• **Exercise**
Every entry below must be retyped exactly, and the pictures must be left out.

Records from a dataset:
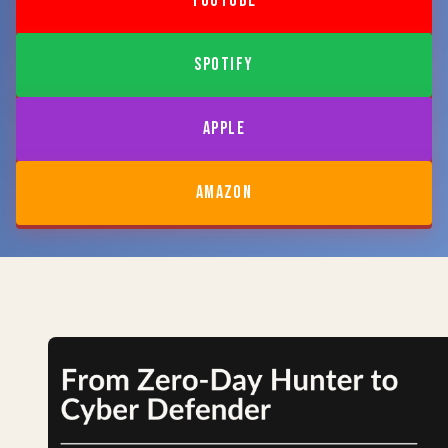
YOUTUBE
SPOTIFY
APPLE
AMAZON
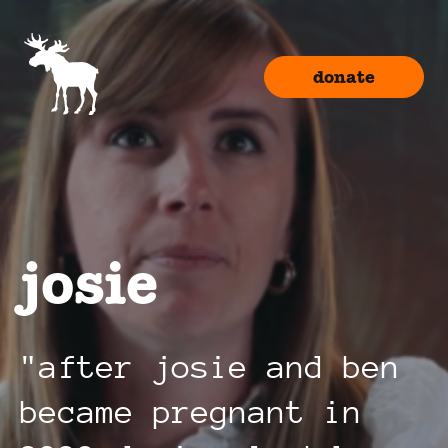
donate
josie
after josie and ben
became pregnant in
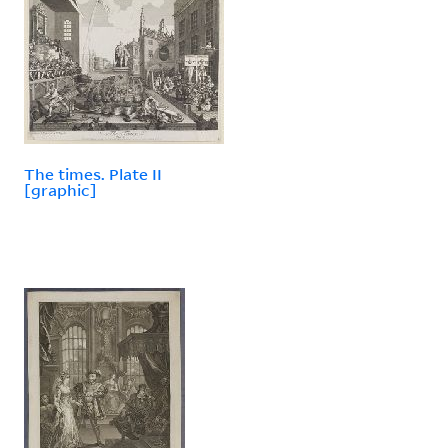
The times. Plate II
[graphic]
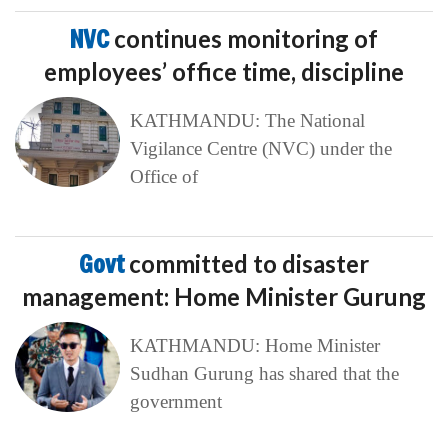
NVC
continues monitoring of
employees’ office time, discipline
KATHMANDU: The National
Vigilance Centre (NVC) under the
Office of
Govt
committed to disaster
management: Home Minister Gurung
KATHMANDU: Home Minister
Sudhan Gurung has shared that the
government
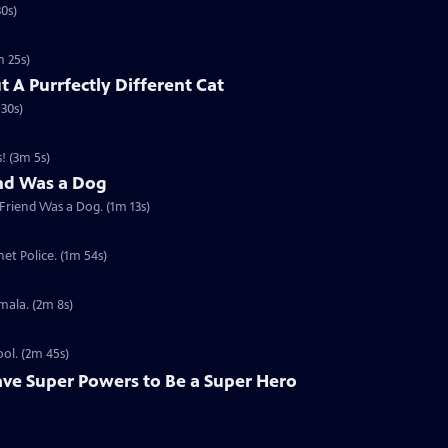
30s)
m 25s)
t A Purrfectly Different Cat
 30s)
! (3m 5s)
end Was a Dog
 Friend Was a Dog. (1m 13s)
et Police. (1m 54s)
mala. (2m 8s)
ool. (2m 45s)
ave Super Powers to Be a Super Hero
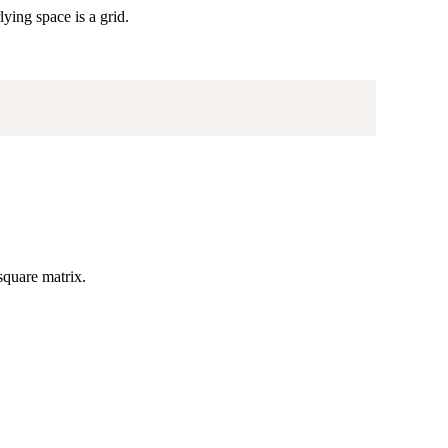
ying space is a grid.
 square matrix.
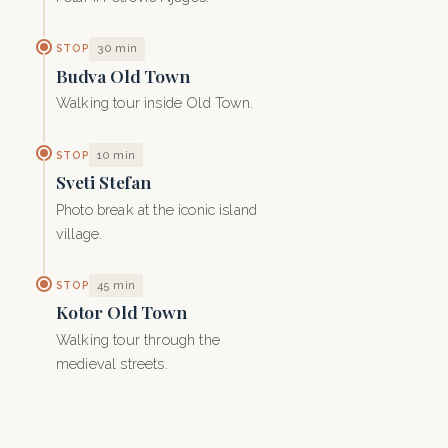
30 min
STOP
Budva Old Town
Walking tour inside Old Town.
10 min
STOP
Sveti Stefan
Photo break at the iconic island
village.
45 min
STOP
Kotor Old Town
Walking tour through the
medieval streets.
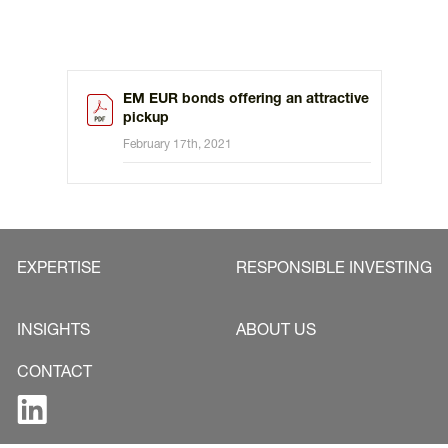
EM EUR bonds offering an attractive
pickup
February 17th, 2021
EXPERTISE
RESPONSIBLE INVESTING
INSIGHTS
ABOUT US
CONTACT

• **Solved problem**
YOUTUBE
SPOTIFY
APPLE
AMAZON
donate
josie
after josie and ben
became pregnant in
The times. Plate II
[graphic]
NVC
continues monitoring of
employees’ office time, discipline
KATHMANDU: The National
Vigilance Centre (NVC) under the
Office of
Govt
committed to disaster
management: Home Minister Gurung
KATHMANDU: Home Minister
Sudhan Gurung has shared that the
government
30s)
m 25s)
t A Purrfectly Different Cat
 30s)
! (3m 5s)
end Was a Dog
 Friend Was a Dog. (1m 13s)
et Police. (1m 54s)
mala. (2m 8s)
ool. (2m 45s)
ave Super Powers to Be a Super Hero
ying space is a grid.
 square matrix.
30 min
STOP
Budva Old Town
Walking tour inside Old Town.
10 min
STOP
Sveti Stefan
Photo break at the iconic island
village.
45 min
STOP
Kotor Old Town
Walking tour through the
medieval streets.
EM EUR bonds offering an attractive
pickup
February 17th, 2021
EXPERTISE
RESPONSIBLE INVESTING
INSIGHTS
ABOUT US
CONTACT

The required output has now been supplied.